> **Task requirements**:
Please pick out each line in the items below that contains the string "local". Case matters.

> **The data**:
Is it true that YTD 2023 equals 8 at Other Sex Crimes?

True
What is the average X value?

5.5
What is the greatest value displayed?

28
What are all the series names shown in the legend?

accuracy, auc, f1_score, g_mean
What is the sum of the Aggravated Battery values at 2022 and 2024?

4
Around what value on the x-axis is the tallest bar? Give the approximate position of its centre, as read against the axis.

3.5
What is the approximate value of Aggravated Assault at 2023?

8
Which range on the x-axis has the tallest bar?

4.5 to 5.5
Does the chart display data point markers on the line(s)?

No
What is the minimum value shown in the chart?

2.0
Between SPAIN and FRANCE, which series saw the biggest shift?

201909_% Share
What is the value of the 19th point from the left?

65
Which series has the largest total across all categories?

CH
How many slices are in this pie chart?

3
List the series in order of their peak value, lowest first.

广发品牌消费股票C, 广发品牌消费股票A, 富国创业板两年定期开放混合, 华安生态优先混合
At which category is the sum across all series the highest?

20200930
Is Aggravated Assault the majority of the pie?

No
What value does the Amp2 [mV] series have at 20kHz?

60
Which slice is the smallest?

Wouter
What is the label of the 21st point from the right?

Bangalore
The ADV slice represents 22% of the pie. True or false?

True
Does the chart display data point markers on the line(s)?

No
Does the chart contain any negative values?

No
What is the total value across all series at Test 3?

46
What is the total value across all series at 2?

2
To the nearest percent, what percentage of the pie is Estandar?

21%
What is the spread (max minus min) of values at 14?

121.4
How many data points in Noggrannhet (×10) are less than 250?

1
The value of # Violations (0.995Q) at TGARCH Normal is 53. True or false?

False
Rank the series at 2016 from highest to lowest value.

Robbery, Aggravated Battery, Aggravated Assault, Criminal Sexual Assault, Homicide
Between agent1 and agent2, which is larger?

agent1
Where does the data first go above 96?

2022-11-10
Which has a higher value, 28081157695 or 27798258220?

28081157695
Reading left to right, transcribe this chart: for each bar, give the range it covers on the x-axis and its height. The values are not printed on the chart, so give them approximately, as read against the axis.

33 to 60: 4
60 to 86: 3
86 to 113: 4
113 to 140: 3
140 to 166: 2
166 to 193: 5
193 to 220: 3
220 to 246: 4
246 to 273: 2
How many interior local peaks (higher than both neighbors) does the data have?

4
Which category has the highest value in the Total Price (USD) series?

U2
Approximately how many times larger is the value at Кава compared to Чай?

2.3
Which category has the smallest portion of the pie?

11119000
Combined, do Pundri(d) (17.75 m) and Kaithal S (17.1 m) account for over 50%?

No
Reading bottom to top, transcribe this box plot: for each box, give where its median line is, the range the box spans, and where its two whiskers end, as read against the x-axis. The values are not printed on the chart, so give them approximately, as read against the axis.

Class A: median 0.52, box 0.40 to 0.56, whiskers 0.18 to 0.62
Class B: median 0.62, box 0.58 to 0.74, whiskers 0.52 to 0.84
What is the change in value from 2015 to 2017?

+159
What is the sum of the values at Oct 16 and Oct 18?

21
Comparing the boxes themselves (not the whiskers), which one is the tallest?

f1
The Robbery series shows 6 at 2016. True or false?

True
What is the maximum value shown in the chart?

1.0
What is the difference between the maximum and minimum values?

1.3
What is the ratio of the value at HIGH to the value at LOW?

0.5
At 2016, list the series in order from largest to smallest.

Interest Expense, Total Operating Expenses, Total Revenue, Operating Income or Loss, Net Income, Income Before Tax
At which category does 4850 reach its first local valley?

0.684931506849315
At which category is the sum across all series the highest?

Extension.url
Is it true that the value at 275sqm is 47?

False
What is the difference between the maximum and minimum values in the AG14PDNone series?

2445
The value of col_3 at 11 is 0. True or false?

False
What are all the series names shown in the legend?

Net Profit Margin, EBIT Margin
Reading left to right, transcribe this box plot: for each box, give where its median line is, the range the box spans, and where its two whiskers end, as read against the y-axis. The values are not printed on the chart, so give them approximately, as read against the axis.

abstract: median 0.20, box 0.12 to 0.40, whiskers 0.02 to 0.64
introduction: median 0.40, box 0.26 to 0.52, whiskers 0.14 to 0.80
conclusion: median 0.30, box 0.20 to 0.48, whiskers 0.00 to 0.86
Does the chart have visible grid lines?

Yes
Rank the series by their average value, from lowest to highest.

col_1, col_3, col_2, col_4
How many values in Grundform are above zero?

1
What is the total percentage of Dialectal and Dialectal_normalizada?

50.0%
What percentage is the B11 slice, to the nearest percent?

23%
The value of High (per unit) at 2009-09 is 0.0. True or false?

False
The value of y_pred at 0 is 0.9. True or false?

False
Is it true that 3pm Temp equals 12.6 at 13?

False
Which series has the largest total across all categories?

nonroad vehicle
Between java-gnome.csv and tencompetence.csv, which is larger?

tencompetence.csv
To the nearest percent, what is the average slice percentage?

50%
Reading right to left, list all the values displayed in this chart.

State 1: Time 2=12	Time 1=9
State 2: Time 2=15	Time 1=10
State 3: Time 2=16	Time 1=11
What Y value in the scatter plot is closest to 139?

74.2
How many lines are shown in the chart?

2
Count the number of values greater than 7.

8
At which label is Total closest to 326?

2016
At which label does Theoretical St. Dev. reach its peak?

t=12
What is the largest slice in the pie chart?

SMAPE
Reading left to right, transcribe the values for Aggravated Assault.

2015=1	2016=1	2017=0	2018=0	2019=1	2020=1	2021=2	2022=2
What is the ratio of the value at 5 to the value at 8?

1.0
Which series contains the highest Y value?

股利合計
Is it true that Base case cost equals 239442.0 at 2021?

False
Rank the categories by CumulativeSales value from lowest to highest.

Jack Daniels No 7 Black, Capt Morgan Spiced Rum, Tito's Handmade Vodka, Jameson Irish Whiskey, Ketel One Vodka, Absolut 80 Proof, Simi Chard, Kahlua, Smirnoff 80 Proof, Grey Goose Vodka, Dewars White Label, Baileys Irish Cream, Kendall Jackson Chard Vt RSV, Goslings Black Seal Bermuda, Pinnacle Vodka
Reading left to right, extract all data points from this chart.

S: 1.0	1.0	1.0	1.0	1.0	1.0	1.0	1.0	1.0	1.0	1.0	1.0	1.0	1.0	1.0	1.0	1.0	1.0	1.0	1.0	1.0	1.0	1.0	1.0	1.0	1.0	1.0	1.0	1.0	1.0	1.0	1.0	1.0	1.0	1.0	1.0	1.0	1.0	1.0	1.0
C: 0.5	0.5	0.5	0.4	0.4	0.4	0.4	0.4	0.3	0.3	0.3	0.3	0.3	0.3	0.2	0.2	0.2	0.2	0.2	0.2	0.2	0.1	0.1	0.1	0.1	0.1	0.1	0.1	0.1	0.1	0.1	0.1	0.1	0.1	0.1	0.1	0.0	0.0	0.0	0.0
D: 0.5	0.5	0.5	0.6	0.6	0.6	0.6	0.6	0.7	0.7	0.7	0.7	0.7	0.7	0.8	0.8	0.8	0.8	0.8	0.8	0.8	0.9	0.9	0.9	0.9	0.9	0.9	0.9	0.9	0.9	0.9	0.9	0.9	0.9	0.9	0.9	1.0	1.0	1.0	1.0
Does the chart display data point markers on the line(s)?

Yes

> **Result of the task**:
How many interior local peaks (higher than both neighbors) does the data have?
At which category does 4850 reach its first local valley?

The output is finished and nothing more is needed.